By Jody Jewers
Following the COVID-19 pandemic, Yarmouth Whitecaps swim coach Alix d’Entremont noticed an uptick in enrolment in the club’s beginner program. This presented several challenges for the coach, who has been with the organization for eight years.
“We’re at capacity right now,” says Alix, adding her group can accommodate between 35 and 40 swimmers. “That means there’s a lot of noise and a lot of people on deck at the same time, as well as a lot of different abilities when you have that many kids in the water.”
When Alix joined the program, the club was using SONR receivers and headsets, which allow coaches to communicate with swimmers while they are in the water. But with these devices at the end of their lifespan, more needed to be purchased.
In addition to doing some fundraising, Alix and the Whitecaps worked with Sport Nova Scotia’s Regional Sport Consultant in the South Shore to submit a Sport Fund application to help support some of the costs.
“The ones we had were more of an adult size that wrapped around the ear, but the new ones are like a small disc, probably about two centimetres, and they’re flat,” she explains. “The Dartmouth Crusaders swim club has some of these devices and they were able to let us test them and see how they worked.”
These devices work by placing a receiver under or over a swimmer’s swimming cap with the coach then relaying instructions through a radio transmitter. The device uses bone conduction technology, delivering sound directly to the inner ear through the bones of the skull, bypassing the eardrums.

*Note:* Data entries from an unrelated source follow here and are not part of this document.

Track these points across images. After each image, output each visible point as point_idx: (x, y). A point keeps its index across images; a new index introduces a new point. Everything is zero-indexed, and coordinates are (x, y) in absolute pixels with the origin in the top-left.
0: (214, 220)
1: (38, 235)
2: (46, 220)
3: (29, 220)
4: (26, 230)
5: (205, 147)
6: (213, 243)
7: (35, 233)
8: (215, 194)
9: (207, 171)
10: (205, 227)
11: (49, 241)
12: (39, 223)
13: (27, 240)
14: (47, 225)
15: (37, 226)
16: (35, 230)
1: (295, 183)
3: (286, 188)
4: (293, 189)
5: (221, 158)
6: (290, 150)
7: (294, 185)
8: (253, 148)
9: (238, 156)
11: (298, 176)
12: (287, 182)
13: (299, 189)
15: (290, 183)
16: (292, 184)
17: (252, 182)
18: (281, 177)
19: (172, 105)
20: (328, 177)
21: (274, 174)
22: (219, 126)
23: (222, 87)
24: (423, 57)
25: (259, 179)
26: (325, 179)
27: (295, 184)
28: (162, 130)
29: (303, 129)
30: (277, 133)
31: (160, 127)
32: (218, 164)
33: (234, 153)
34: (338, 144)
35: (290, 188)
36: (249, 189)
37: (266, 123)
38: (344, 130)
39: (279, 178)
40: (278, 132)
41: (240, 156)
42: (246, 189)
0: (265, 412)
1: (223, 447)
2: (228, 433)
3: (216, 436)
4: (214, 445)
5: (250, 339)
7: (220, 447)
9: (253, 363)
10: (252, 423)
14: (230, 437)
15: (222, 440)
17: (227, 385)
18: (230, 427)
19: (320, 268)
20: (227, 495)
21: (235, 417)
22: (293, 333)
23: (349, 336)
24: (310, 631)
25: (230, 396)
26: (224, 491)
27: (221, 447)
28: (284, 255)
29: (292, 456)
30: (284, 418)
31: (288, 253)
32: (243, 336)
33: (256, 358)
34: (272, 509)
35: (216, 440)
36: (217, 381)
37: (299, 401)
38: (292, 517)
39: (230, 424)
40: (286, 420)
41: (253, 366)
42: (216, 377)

“We were using them with kids who had attention deficit disorder or different learning strategies,” Alix explains. “We mainly coach from the pool deck and we write things on a whiteboard to help articulate what we’re trying to say to them, but we found a gap with some of our younger swimmers in reading and remembering, so we started using these devices the last few years and found this was a good way to help the kids remember what they’re supposed to be doing and give that live feedback when they’re swimming, and it’s helped keep more of our divergent swimmers in the program.
Alix says the swimmers in the beginner program, which range in age from 7 to 13, enjoy wearing the devices.
“Kids don’t notice them when they’re in the water at all and they love them. We can play music in them, so that can add an extra element when it comes to teaching and makes it more fun for them to learn. We’ve really needed them for kids with different learning abilities, but it’s proven to be beneficial to everyone and it makes our jobs as coaches that much easier.”